Shared mental models:   Yes!  It is really helpful to WRITE IT DOWN.  What is the project plan, what needs to be produced, who is going to do what, what are the milestones and dependencies, what are the risks.  Plans have to be adapted on the journey but they are a helpful artefact to share understanding of how things fit together and the interplay between elements.

Closed loop communication:  does this mean that you can’t summise that just because something was written down that it was read/actioned?  Hearing a response means that you have less anxiety that your communication has been received.  This will be really important online.
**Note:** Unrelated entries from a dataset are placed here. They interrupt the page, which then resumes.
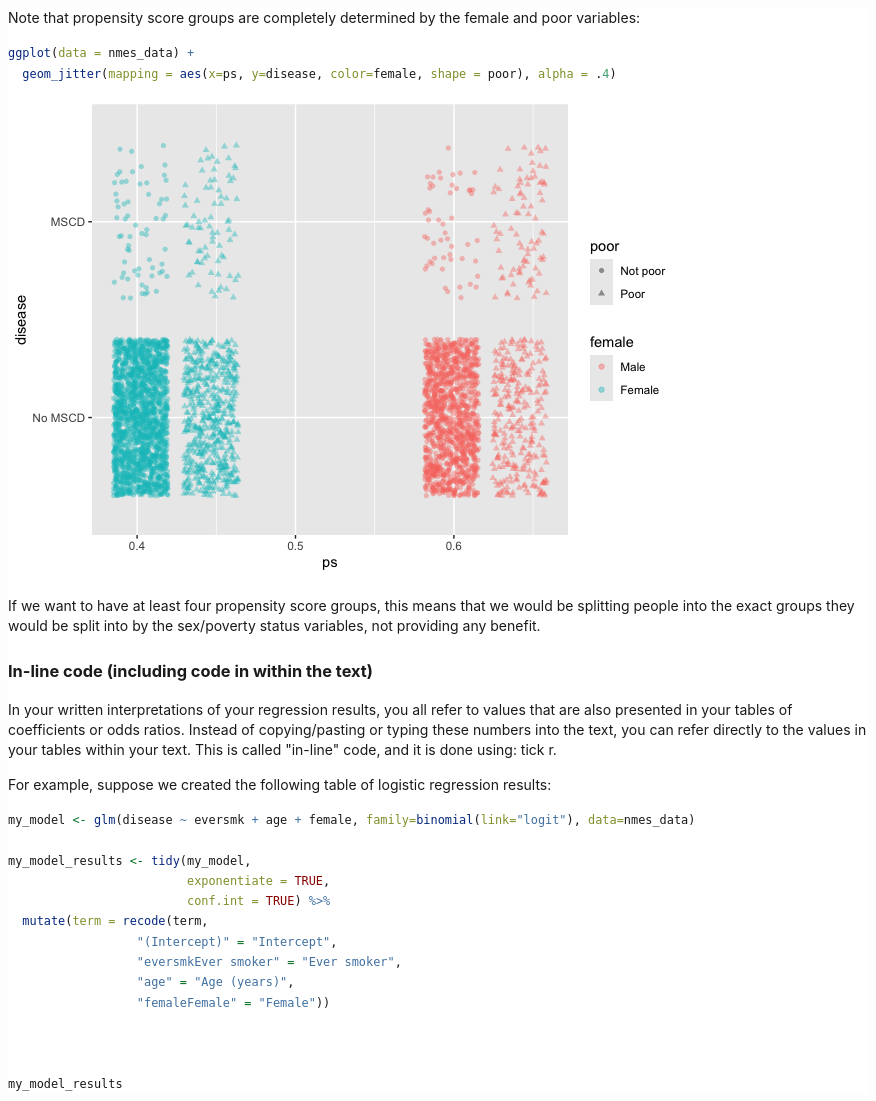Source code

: Note that propensity score groups are completely determined by the female and poor variables:

``` r
ggplot(data = nmes_data) +
  geom_jitter(mapping = aes(x=ps, y=disease, color=female, shape = poor), alpha = .4) 
```

![](Module1_Class6_files/figure-html/propmodel2var-1.png)

If we want to have at least four propensity score groups, this means that we would be splitting people into the exact groups they would be split into by the sex/poverty status variables, not providing any benefit. 


### In-line code (including code in within the text)

In your written interpretations of your regression results, you all refer to values that are also presented in your tables of coefficients or odds ratios.  Instead of copying/pasting or typing these numbers into the text, you can refer directly to the values in your tables within your text.  This is called "in-line" code, and it is done using: tick r.

For example, suppose we created the following table of logistic regression results:

``` r
my_model <- glm(disease ~ eversmk + age + female, family=binomial(link="logit"), data=nmes_data)

my_model_results <- tidy(my_model, 
                         exponentiate = TRUE,
                         conf.int = TRUE) %>%
  mutate(term = recode(term, 
                  "(Intercept)" = "Intercept", 
                  "eversmkEver smoker" = "Ever smoker", 
                  "age" = "Age (years)",
                  "femaleFemale" = "Female"))



my_model_results
```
Mutual Trust: The best teams I have been in start from a place of trust, an understanding of each others strengths (and weaknesses).  If we know we are “on board” and committed to the goals of the team/project then it is easier to be supportive (back up behaviour and have a team goal rather than individual goal).

Team Leadership: I was astounded with what we achieved as a larger group as part of Activity 15 without an identified team leader, as I would have thought that would have been essential.  My observation is that the team leader, often has the clearest view of how on/off track a project is and many can end up picking up extra work themselves rather than co-ordinating it out to other team members.  Communication between groups of 3 or less is relatively straightforward and I’m not convinced that a defined “team leader” role is required, but for groups larger than this my experience is that it is good to have one person who has the agreement of the team to make decisions on the project’s behalf after gathering information from team members.

What will make this difficult for us as MAODE students

  1. We don’t know each other well
  2. We can’t talk to each other easily – electronic communications will make it easier to unintentionally offend
  1. As part time students we won’t share the same working hours for this project.

How can we implement some of these ideas?

  1. Be upfront and honest about strengths and weaknesses, and availability to commit to the project. This will build trust, help us to divide work appropriately and be able to help each other out.
  2. For distributed teams mutual performance monitoring is the real challenge.   It will be difficult to work out how on-track tasks are without updates on progress and communication.  We will need, early on to agree methods of communication and ways of indicating how things are going.  A visible project plan and team log may help, as would some form of written plan (I confess I haven’t fully got my head round what we are supposed to be doing yet, so am not sure what form this should take).  A regular synchronous catch up would help if we can negotiate a time.